Pertenecía al Bayern de Múnich, al que junto a sus coetáneos Maier y Müller elevaría a lo más alto. Ahora sonará raro saber que cuando se creó la Bundesliga, en 1962, el Bayern no estuvo entre los pioneros, pues no había acreditado calidad para ello, y le tocó empezar en segunda. Pero ellos tres y otros que llegaron, pero sobre todo él, hicieron del equipo bávaro el mejor de Alemania y de Europa. Pronto se retrasó una línea para jugar de líbero, posición hasta entonces despreciada (el creador fue Karl Rappan, austriaco, para Suiza en el Mundial de 1954), tenida por oficio menor del que se abusó en Italia. Defensa escoba, decíamos en España.

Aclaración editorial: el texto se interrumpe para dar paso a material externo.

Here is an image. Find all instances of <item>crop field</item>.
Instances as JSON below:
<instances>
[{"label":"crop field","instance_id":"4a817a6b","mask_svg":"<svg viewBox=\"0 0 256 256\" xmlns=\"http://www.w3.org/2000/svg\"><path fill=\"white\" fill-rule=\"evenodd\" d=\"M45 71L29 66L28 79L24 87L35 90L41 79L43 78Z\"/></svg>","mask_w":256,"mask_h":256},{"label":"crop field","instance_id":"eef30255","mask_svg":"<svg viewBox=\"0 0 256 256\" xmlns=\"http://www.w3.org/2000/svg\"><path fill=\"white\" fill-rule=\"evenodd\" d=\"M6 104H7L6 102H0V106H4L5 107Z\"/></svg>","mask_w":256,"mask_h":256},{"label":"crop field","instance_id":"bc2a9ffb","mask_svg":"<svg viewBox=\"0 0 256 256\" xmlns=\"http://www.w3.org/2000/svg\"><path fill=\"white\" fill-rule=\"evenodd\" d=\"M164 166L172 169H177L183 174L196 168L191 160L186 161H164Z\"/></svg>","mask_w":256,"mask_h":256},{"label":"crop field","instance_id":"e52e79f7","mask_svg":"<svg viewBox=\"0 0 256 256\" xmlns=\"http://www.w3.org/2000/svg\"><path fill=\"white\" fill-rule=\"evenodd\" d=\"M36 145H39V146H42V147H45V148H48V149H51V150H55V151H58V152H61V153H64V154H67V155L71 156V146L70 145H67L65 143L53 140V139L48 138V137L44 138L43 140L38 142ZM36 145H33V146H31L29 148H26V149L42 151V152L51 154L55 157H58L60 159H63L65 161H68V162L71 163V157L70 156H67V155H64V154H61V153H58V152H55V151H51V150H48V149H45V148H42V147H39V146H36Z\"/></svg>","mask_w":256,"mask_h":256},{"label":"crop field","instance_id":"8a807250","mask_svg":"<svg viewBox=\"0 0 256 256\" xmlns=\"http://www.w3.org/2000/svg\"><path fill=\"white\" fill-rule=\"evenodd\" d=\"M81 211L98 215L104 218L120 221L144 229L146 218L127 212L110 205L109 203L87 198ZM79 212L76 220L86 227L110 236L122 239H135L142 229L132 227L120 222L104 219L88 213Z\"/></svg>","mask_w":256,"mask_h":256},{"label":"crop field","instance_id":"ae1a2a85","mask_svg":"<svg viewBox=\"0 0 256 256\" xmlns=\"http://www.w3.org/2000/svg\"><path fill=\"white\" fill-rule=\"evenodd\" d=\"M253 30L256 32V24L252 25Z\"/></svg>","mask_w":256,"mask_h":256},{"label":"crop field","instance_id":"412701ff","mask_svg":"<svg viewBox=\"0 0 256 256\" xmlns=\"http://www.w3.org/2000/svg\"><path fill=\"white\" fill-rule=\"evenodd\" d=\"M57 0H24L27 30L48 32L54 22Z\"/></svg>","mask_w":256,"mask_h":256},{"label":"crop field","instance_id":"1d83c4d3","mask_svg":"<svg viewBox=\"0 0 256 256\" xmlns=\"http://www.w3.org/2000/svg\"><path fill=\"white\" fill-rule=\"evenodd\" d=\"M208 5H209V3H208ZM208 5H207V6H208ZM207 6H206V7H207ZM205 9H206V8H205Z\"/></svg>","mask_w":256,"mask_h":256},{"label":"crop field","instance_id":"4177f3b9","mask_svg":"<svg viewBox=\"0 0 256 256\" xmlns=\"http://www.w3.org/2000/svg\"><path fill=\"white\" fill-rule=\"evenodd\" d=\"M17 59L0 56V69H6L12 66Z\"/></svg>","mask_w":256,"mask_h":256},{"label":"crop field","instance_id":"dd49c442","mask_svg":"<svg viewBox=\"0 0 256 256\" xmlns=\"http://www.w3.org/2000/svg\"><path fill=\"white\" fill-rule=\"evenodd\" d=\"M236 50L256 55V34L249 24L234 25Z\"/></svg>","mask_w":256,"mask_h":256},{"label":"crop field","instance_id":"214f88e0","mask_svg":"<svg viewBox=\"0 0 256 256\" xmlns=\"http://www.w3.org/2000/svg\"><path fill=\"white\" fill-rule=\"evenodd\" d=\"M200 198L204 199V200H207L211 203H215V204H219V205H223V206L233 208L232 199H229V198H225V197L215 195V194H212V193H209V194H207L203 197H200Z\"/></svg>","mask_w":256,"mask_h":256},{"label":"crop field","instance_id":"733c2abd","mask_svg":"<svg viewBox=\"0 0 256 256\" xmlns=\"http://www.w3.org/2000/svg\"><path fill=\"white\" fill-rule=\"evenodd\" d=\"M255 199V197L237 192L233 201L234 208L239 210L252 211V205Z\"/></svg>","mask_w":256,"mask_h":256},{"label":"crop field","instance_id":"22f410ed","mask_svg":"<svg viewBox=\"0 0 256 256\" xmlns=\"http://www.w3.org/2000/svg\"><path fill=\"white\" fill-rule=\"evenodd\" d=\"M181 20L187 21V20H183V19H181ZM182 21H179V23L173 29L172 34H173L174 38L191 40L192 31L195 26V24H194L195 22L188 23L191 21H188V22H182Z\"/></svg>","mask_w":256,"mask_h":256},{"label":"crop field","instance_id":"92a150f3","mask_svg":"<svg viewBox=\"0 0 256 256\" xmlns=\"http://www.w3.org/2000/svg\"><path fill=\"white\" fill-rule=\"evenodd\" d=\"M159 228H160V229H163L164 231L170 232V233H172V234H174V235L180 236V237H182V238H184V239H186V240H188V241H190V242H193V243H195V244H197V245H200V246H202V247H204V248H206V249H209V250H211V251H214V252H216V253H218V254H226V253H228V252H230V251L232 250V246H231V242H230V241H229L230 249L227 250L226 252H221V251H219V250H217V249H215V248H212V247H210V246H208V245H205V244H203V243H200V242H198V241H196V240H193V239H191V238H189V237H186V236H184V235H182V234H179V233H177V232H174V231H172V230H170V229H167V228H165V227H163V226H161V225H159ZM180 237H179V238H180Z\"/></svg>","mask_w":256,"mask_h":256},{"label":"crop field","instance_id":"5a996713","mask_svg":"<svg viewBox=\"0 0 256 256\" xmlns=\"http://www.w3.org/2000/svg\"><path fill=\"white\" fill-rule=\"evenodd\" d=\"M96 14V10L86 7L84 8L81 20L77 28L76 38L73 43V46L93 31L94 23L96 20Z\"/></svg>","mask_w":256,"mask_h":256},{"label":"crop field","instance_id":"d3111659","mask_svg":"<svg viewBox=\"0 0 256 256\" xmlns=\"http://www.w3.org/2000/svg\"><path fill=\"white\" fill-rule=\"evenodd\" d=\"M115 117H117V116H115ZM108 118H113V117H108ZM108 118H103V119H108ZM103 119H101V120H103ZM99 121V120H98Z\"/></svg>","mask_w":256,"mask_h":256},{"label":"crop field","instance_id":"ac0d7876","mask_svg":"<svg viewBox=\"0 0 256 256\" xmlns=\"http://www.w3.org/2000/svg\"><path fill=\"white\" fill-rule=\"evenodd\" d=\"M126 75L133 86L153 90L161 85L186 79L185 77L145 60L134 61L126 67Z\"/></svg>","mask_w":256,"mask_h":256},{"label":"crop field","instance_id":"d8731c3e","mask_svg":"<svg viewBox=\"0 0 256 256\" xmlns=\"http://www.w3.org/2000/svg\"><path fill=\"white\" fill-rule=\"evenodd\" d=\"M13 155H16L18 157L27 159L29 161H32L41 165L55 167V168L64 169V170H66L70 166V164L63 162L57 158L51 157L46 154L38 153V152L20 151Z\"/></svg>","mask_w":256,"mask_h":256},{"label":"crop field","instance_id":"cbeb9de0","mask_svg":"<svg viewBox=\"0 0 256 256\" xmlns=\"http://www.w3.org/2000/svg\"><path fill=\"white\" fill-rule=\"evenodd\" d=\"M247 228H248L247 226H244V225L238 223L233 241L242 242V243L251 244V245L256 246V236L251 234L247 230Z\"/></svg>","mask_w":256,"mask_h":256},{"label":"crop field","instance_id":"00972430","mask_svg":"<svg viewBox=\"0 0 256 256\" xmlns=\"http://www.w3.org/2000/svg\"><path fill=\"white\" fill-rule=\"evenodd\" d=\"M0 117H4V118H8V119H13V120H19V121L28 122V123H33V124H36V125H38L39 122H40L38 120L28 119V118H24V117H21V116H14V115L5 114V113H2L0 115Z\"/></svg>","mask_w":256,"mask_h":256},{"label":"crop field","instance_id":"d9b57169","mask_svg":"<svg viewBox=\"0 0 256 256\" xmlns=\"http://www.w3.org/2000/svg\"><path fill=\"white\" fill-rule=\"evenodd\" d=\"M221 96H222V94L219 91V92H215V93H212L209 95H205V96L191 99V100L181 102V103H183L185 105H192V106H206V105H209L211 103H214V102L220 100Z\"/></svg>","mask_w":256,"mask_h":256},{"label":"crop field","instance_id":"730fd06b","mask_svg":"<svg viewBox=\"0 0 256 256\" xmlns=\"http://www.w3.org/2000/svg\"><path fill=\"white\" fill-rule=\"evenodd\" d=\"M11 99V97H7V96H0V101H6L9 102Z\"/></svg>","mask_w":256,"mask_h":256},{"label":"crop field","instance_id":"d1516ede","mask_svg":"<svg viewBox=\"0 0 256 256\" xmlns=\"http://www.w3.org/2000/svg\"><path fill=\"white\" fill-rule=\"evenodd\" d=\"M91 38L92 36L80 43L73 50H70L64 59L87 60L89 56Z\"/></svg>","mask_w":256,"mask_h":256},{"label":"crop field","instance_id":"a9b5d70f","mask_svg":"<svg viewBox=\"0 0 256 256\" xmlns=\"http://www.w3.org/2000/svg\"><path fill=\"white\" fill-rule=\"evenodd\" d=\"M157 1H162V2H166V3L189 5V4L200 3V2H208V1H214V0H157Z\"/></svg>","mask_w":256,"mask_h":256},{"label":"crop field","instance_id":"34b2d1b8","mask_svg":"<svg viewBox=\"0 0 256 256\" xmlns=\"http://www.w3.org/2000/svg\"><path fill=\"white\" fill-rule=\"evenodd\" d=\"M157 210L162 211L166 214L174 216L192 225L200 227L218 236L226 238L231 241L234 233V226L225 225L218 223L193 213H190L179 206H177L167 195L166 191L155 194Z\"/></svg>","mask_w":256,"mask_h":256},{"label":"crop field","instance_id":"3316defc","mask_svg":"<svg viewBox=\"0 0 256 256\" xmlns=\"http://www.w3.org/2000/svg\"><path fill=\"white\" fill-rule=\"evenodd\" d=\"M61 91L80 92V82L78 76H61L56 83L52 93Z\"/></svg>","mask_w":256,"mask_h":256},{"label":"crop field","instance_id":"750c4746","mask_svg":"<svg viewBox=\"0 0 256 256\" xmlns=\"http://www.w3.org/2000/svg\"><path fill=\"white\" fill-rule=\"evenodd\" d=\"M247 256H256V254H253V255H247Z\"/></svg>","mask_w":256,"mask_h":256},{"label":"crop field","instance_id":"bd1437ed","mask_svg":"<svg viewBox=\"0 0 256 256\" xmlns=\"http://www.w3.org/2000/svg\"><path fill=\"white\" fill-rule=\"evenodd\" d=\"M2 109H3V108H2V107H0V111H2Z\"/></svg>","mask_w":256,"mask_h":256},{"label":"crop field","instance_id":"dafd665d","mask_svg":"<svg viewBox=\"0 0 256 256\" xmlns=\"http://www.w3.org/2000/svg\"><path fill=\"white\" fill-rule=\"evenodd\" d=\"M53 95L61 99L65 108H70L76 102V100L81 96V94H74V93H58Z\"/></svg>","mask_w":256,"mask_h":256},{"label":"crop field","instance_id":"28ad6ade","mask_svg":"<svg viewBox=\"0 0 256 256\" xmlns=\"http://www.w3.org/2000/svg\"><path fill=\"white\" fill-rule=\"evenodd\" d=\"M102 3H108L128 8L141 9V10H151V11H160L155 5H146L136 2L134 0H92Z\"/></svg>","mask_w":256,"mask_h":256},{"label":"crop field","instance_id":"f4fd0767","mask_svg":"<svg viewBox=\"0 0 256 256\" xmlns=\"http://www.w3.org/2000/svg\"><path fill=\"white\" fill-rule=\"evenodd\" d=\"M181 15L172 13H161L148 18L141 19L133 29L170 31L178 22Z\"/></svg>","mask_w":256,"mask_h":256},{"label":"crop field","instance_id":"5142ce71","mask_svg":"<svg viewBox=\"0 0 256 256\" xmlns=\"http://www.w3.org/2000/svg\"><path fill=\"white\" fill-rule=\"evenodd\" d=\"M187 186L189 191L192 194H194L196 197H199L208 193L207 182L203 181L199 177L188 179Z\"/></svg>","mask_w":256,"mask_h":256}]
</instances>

Beckenbauer elevó el rango de ese puesto porque no barría, sino que recuperaba y armaba desde atrás, marcando el ritmo de la salida, en corto o en largo. Su desplazamiento era perfecto. Era un futbolista de terciopelo, con una facilidad para el trato del balón y una elegancia casi empalagosas. El inicio del juego desde atrás nace y se prestigia con él, con su Bayern y con su Alemania, que arrasaron en la primera mitad de los 70. Luego fue entrenador, seleccionador triunfante con Alemania. Fue campeón mundial entre las rayas de cal, de corto, y al borde de ellas, en traje, como el llorado Zagallo y el francés Deschamps. Descanse en paz.